Appellant appealed the decision to the Commission, which affirmed and adopted the
ALJ’s opinion. The Commission filed its opinion on November 17, 2008. This timely appeal
followed.
Appellant argues that the Commission’s decision is not supported by substantial
evidence. We disagree. Viewing the evidence in the light most favorable to the Commission,
as we must, substantial evidence supports its denial of benefits. Appellant had a long history
of back problems and the type of fracture that was present at T12 was inconsistent with
appellant’s different accounts of events. None of appellant’s versions of his fall could generate
the type of axial force necessary to cause the compressed fracture at T12. Additionally,
appellant was not tender at T12, there were no bruises or any other visible signs of injury at
T12, and Drs. Anderson and Drolshagen both opined that appellant’s compressed fracture at
T12 was old.
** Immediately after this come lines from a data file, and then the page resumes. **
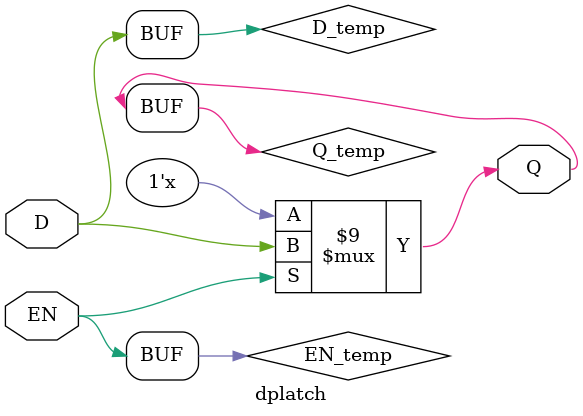
<source format=v>
module dplatch(D,EN,Q);
  parameter BIT = 0;
  parameter COLINST = "0";
  parameter GROUP = "dpath1";
  parameter
        d_D_r = 0,
        d_D_f = 0,
        d_EN_r = 0,
        d_EN_f = 0,
        d_Q_r = 1,
        d_Q_f = 1;
  input  D;
  input  EN;
  output  Q;
  wire  D_temp;
  wire  EN_temp;
  reg  Q_temp;
  assign #(d_D_r,d_D_f) D_temp = D;
  assign #(d_EN_r,d_EN_f) EN_temp = EN;
  assign #(d_Q_r,d_Q_f) Q = Q_temp;
  always
    @(D_temp or EN_temp)
      begin
      if((EN_temp == 1'b1))
        Q_temp = D_temp;
      else      if((EN_temp !== 1'b0))
        Q_temp = 128'bx;
      end
  specify
    specparam
      t_hold_D = 0,
      t_setup_D = 0;
    $hold(negedge EN , D , t_hold_D);
    $setup(D , negedge EN , t_setup_D);
  endspecify
endmodule

</source>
Reasonable minds could reach the Commission’s conclusion that appellant
failed to prove he suffered a compensable injury leading to his compressed fracture at T12 on
November 29, 2006. Therefore, we affirm.
Because appellant failed to prove he suffered a compensable injury on November 29,
2006, we do not reach his argument that substantial evidence does not support the
Commission’s conclusion that his fall was substantially occasioned by the presence of alcohol.
Affirmed.
V AUGHT, C.J., and K INARD, J., agree.